§ **Written task 1**: Render into German the following sentence from the forum thread on replacing an EeePC wireless card: "This card was recycled from a Macbook, and has FCC ID PPD-AR5BXB72P."

# Replacing the wireless card of an Asus EeePC 1000HE



## lele (Sep 10, 2012)

Hello,

I'd like to install FreeBSD on my Asus EeePC 1000HE netbook whose wireless card
is a Ralink RT2860, which does not support FreeBSD.  Hence, I'd like to replace
it.  According to the "AsusEee - FreeBSD Wiki":

"1000HE

Configurations are said to vary, especially wrt wireless modules. Some users
report Ralink cards.

[...]
ath(4): Atheros 5424/2424 (AW-GE780)
[...]"

Hence, the notebook was sold with a FreeBSD-compatible card.  Is Atheros 5424
the card model or the chipset?  I've found this card:

http://www.ebay.co.uk/itm/New-IBM-A...Computing_NetworkCards_RL&hash=item3f175ecb5b

Is it the card I should buy?  The ad says it is only for Thinkpads...  Does that
matter when the model is the same and it is a mini-PCI card?

Anyway, I'm from the UK.  If you can recommend another wireless from another
seller, I'll have a look.

Thanks.


----------



## lele (Sep 10, 2012)

Apparently, the card I should get is the Atheros AR9280, which is supported in
FreeBSD 9-CURRENT:

"3.5 Wireless Network Interfaces

[...]

[i386,pc98,amd64,sparc64] The ath(4) driver supports all Atheros Cardbus and PCI
cards, except those that are based on the AR5005VL chipset."

See: http://www.freebsd.org/relnotes/CURRENT/hardware/support.html#WLAN


----------



## wblock@ (Sep 10, 2012)

Yes, I have tested an AR9280 with FreeBSD.  Be careful, there are full and half-sized cards, and differing number of antenna connectors, two versus three.  This card was recycled from a Macbook, and has FCC ID PPD-AR5BXB72P.


----------



## lele (Sep 16, 2012)

I realized that replacing the internal wireless card would have required disassembling the netbook, and risking to break things, therefore I went for a supported USB wireless dongle, a Belkin F5D7050 version 3 (FCC ID: K7S-F5D7050B).

EDIT: Now, if I only managed to find a supported smaller dongle...  Anyway, this could be the easiest solution for people who discover that the internal cards of their netbooks are not supported.


----------

§ **Input**:

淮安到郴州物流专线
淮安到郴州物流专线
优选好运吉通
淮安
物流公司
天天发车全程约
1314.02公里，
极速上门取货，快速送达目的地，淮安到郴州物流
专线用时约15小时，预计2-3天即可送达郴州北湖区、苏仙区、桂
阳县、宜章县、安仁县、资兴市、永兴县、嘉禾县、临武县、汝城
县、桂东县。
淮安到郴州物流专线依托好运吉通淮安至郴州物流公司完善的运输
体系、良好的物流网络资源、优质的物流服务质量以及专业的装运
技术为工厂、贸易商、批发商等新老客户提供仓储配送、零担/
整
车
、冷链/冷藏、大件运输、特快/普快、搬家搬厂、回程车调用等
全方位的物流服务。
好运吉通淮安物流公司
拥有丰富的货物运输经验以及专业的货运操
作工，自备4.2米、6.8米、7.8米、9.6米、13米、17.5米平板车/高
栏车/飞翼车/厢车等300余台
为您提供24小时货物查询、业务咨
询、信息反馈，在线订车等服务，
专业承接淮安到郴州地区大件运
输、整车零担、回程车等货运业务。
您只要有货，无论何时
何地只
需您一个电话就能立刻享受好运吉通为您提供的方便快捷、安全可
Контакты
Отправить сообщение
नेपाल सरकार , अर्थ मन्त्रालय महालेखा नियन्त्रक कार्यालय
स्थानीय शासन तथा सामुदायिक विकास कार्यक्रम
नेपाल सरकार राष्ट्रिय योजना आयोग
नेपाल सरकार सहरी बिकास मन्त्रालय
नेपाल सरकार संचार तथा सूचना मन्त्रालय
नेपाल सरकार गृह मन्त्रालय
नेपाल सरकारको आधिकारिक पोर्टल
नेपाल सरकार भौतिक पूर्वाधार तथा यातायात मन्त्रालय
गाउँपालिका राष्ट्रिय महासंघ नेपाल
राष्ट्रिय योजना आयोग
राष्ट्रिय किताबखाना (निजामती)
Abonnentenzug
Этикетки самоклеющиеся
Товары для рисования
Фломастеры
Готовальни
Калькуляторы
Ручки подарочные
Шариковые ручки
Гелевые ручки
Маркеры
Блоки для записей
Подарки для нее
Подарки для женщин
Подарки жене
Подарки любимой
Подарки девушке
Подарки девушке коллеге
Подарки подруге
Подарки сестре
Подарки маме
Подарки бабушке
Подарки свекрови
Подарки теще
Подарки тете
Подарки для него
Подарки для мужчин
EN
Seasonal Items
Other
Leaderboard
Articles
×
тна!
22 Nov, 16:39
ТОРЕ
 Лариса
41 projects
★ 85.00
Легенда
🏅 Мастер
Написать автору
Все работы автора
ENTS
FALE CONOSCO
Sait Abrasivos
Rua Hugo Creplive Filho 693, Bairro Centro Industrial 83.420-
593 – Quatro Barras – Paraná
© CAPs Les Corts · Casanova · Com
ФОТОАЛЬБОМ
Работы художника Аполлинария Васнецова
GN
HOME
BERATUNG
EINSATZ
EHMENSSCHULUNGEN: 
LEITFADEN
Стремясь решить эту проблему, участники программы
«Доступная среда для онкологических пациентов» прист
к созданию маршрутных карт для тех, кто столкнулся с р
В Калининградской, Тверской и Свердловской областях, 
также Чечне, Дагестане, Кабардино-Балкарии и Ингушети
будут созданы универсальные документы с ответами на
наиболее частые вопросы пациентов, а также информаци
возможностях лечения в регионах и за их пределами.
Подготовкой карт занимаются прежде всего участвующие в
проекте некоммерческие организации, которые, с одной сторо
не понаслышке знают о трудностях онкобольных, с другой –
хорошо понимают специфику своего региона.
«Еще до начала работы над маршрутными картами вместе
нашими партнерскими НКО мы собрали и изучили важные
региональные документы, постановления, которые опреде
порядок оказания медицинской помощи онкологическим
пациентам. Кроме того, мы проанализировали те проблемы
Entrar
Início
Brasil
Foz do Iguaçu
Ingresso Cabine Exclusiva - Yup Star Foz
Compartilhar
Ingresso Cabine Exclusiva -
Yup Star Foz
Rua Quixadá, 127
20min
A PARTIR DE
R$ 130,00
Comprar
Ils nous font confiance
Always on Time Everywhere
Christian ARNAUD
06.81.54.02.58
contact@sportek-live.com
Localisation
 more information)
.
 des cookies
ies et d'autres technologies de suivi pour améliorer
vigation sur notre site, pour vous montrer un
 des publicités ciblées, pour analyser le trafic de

--

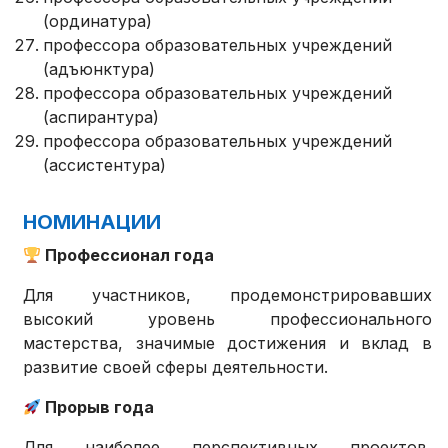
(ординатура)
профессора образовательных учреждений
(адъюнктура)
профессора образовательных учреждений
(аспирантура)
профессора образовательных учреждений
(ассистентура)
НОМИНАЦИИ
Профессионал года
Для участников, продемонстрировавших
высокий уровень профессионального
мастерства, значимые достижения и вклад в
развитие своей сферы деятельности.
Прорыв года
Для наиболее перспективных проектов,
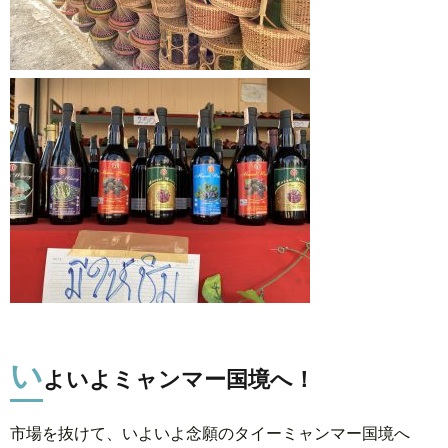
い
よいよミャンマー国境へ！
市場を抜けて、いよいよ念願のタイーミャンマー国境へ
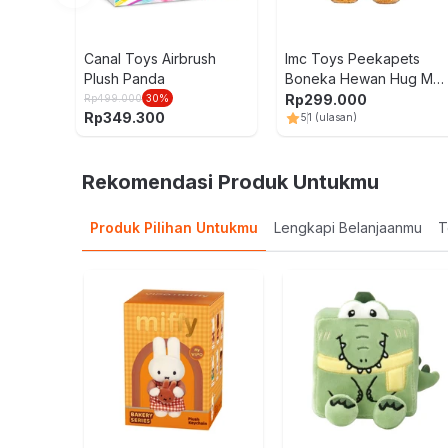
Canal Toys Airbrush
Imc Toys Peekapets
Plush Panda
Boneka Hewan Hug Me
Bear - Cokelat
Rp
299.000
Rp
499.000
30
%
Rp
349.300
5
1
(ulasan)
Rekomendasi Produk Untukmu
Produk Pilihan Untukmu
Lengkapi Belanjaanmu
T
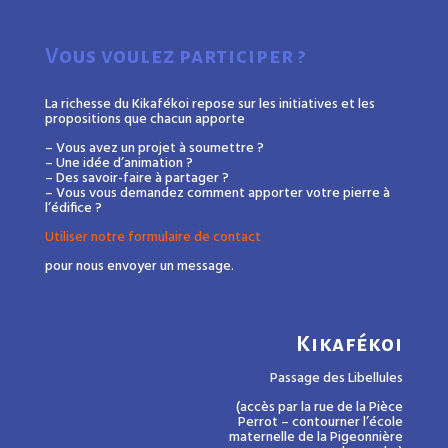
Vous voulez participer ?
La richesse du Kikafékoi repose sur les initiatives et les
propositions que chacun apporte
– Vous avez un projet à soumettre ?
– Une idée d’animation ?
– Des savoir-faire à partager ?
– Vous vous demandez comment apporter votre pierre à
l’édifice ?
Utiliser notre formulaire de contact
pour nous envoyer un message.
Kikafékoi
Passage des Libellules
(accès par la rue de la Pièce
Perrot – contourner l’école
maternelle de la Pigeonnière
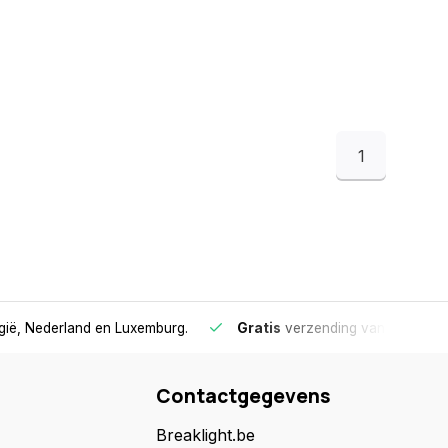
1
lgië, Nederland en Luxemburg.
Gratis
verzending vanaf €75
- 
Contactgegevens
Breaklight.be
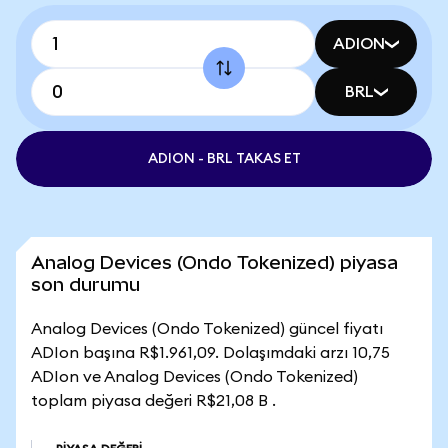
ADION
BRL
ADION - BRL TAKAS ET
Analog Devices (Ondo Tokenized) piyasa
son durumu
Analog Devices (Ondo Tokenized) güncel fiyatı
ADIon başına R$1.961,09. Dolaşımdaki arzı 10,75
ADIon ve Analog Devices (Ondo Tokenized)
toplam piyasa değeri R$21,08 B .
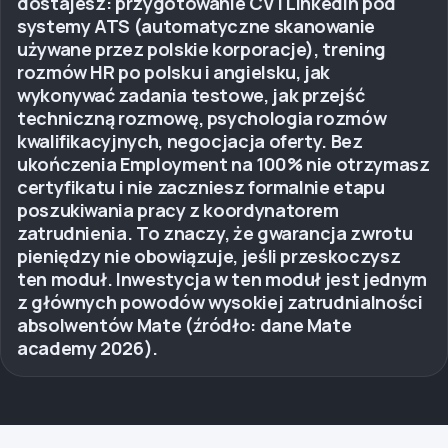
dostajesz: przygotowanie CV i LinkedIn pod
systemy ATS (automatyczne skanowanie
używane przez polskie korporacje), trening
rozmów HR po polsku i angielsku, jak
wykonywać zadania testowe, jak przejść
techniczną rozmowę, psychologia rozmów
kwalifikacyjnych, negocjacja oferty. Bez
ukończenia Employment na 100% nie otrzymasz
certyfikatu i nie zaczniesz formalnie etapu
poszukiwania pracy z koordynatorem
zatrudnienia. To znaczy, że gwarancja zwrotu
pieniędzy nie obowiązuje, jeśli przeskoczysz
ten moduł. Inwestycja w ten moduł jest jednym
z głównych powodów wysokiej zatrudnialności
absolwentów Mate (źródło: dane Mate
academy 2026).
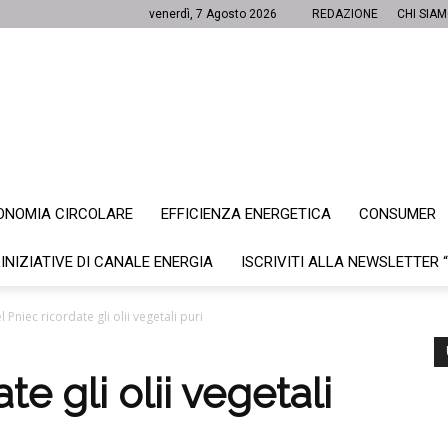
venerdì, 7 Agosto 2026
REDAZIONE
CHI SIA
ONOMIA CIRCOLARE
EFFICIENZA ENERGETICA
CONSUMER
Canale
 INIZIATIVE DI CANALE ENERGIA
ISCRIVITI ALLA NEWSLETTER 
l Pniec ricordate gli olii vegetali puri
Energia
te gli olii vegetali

§ **Written task 2**: In the records, substitute "courriel" for "message" in the stretch from the line containing "Vous voulez participer ?" through the line containing "Passage des Libellules", and give back only those lines.

§ **Output 1**: Diese Karte wurde aus einem Macbook wiederverwendet und hat die FCC-ID PPD-AR5BXB72P.

§ **Output 2**:
Vous voulez participer ?
La richesse du Kikafékoi repose sur les initiatives et les
propositions que chacun apporte
– Vous avez un projet à soumettre ?
– Une idée d’animation ?
– Des savoir-faire à partager ?
– Vous vous demandez comment apporter votre pierre à
l’édifice ?
Utiliser notre formulaire de contact
pour nous envoyer un courriel.
Kikafékoi
Passage des Libellules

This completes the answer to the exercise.